THE TASK: Reproduce all the material below, substituting "pose entry" for each occurrence of "pose line" and leaving everything else unchanged.

DATASET ENTRIES:

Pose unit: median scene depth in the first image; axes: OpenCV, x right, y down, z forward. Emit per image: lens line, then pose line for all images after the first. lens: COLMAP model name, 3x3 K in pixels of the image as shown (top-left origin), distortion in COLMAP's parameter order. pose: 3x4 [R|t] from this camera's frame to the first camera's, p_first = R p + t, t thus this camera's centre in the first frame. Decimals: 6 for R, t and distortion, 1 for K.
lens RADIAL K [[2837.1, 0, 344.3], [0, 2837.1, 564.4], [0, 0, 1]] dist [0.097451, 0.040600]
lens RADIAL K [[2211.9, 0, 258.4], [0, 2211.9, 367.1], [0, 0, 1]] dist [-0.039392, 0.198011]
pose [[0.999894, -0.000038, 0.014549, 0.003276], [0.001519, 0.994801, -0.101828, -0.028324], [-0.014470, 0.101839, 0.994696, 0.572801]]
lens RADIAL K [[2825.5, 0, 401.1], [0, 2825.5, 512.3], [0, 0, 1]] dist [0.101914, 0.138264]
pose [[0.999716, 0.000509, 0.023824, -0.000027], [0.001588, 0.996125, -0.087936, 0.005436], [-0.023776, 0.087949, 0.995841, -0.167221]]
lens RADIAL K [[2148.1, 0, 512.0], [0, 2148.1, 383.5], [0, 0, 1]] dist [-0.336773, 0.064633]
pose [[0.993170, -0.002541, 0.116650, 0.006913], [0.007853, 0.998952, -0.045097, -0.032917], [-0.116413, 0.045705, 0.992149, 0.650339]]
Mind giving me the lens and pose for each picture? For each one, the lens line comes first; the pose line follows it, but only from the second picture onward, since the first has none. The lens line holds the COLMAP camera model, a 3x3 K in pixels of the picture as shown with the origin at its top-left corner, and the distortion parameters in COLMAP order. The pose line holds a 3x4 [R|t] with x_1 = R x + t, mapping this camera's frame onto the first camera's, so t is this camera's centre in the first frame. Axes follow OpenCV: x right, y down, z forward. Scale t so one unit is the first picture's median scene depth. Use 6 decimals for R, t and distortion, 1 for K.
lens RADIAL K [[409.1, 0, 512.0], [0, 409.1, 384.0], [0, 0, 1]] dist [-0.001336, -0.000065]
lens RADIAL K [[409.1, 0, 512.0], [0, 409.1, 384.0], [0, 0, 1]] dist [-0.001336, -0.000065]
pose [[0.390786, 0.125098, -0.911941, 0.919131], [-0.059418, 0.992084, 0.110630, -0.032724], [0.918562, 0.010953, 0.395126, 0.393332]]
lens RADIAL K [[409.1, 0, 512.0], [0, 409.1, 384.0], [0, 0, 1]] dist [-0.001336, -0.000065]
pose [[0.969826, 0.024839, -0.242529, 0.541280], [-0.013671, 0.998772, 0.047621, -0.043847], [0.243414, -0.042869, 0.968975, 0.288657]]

TASK RESPONSE:
Pose unit: median scene depth in the first image; axes: OpenCV, x right, y down, z forward. Emit per image: lens line, then pose entry for all images after the first. lens: COLMAP model name, 3x3 K in pixels of the image as shown (top-left origin), distortion in COLMAP's parameter order. pose: 3x4 [R|t] from this camera's frame to the first camera's, p_first = R p + t, t thus this camera's centre in the first frame. Decimals: 6 for R, t and distortion, 1 for K.
lens RADIAL K [[2837.1, 0, 344.3], [0, 2837.1, 564.4], [0, 0, 1]] dist [0.097451, 0.040600]
lens RADIAL K [[2211.9, 0, 258.4], [0, 2211.9, 367.1], [0, 0, 1]] dist [-0.039392, 0.198011]
pose [[0.999894, -0.000038, 0.014549, 0.003276], [0.001519, 0.994801, -0.101828, -0.028324], [-0.014470, 0.101839, 0.994696, 0.572801]]
lens RADIAL K [[2825.5, 0, 401.1], [0, 2825.5, 512.3], [0, 0, 1]] dist [0.101914, 0.138264]
pose [[0.999716, 0.000509, 0.023824, -0.000027], [0.001588, 0.996125, -0.087936, 0.005436], [-0.023776, 0.087949, 0.995841, -0.167221]]
lens RADIAL K [[2148.1, 0, 512.0], [0, 2148.1, 383.5], [0, 0, 1]] dist [-0.336773, 0.064633]
pose [[0.993170, -0.002541, 0.116650, 0.006913], [0.007853, 0.998952, -0.045097, -0.032917], [-0.116413, 0.045705, 0.992149, 0.650339]]
Mind giving me the lens and pose for each picture? For each one, the lens line comes first; the pose entry follows it, but only from the second picture onward, since the first has none. The lens line holds the COLMAP camera model, a 3x3 K in pixels of the picture as shown with the origin at its top-left corner, and the distortion parameters in COLMAP order. The pose entry holds a 3x4 [R|t] with x_1 = R x + t, mapping this camera's frame onto the first camera's, so t is this camera's centre in the first frame. Axes follow OpenCV: x right, y down, z forward. Scale t so one unit is the first picture's median scene depth. Use 6 decimals for R, t and distortion, 1 for K.
lens RADIAL K [[409.1, 0, 512.0], [0, 409.1, 384.0], [0, 0, 1]] dist [-0.001336, -0.000065]
lens RADIAL K [[409.1, 0, 512.0], [0, 409.1, 384.0], [0, 0, 1]] dist [-0.001336, -0.000065]
pose [[0.390786, 0.125098, -0.911941, 0.919131], [-0.059418, 0.992084, 0.110630, -0.032724], [0.918562, 0.010953, 0.395126, 0.393332]]
lens RADIAL K [[409.1, 0, 512.0], [0, 409.1, 384.0], [0, 0, 1]] dist [-0.001336, -0.000065]
pose [[0.969826, 0.024839, -0.242529, 0.541280], [-0.013671, 0.998772, 0.047621, -0.043847], [0.243414, -0.042869, 0.968975, 0.288657]]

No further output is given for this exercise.